JOE BIDEN’s administration has warned Boris Johnson they will not “simply back off” from their involvement in a tense Brexit row with the EU concerning Northern Ireland, as concerns were raised about the potential triggering of a safeguard clause by Britain.
Lord Frost issued a warning to the US President about getting involved in the ongoing row between Brussels and London on the post-Brexit trading arrangements.
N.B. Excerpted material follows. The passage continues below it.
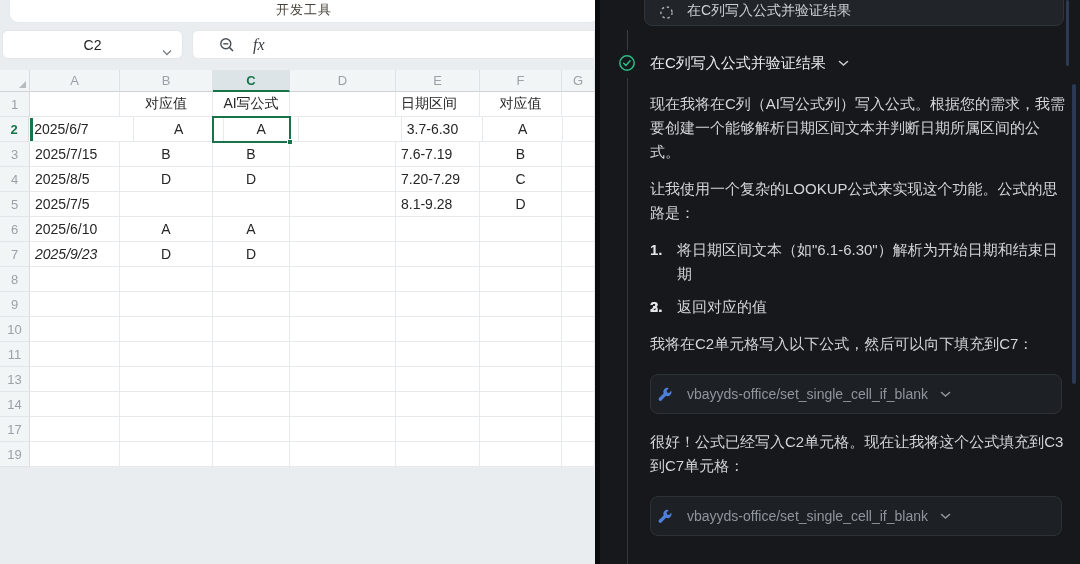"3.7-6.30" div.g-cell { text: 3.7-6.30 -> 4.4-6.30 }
The Brexit Minister said the issue of the NI Protocol and the wider border question was “for us to decide and sort out with the EU as we wish” as dialogue continues between both sides.
The Tory peer also said if the UK and the EU cannot strike an agreement, Lord Frost said Britain will consider what is seen to be the nuclear option of triggering Article 16 of the Northern Ireland Protocol.
The move would effectively tear up parts of the deal to avoid a hard border with Ireland, which he negotiated with the EU last December.
But Express.co.uk has learnt that Lord Frost’s comments have raised alarm bells in Washington with Senators and senior Biden administration officials who are concerned the triggering of Article 16 could undermine the Northern Ireland peace process.
White House sources last night said the US President had “a profound interest” in Northern Ireland and the “importance of peace and prosperity” surrounding the 1998 Good Friday Agreement.
The administration insists the Protocol protects the Good Friday Agreement, agreed after the Troubles.
One source made clear the UK Government must “uphold” the Good Friday Agreement “at all costs” stressing Washington was “involved in this matter and the UK must respect that.”
A senior insider added: “The President will continue to show his support for a prosperous Northern Ireland which is stable and this will not change.”
The Protocol, part of the Brexit divorce deal agreed by the UK and Brussels, effectively keeps Northern Ireland in the EU’s single market for goods.
But it has also created a new raft of checks on goods at the ports of Belfast and Larne that have sparked anger among unionists and loyalists who feel Northern Ireland is being separated from the rest of the UK.
The latest signal by Washington comes as Foreign Secretary Liz Truss blamed the US President for a US trade deal not being agreed.
She told a Tory Party Conference Fringe Event on Tuesday there had been “a reaction against trade” in the US.
Ms Truss added: “And it’s significant in the 2016 US election that both Hillary Clinton and Donald Trump advocated not pursuing the Trans-Pacific Partnership and so I think it’s an issue with trade and the debate about trade in the United States rather than an issue about the UK.”
Ms Truss made clear said she saw the relationship with Washington as “special but not exclusive.”
The US President expressed during a meeting with the Prime Minister last month that he was not interested in negotiating a free trade pact with the UK.
Democrats and republican politicians have also stressed the protection of the peace process in Northern Ireland would be a precursor condition to any trade deal being signed.
The signing of a US trade deal is seen as a major Brexit prize for Boris Johnson since the UK left the EU.
The Department for International Trade said it could boost the economy by an estimated £3.4billion.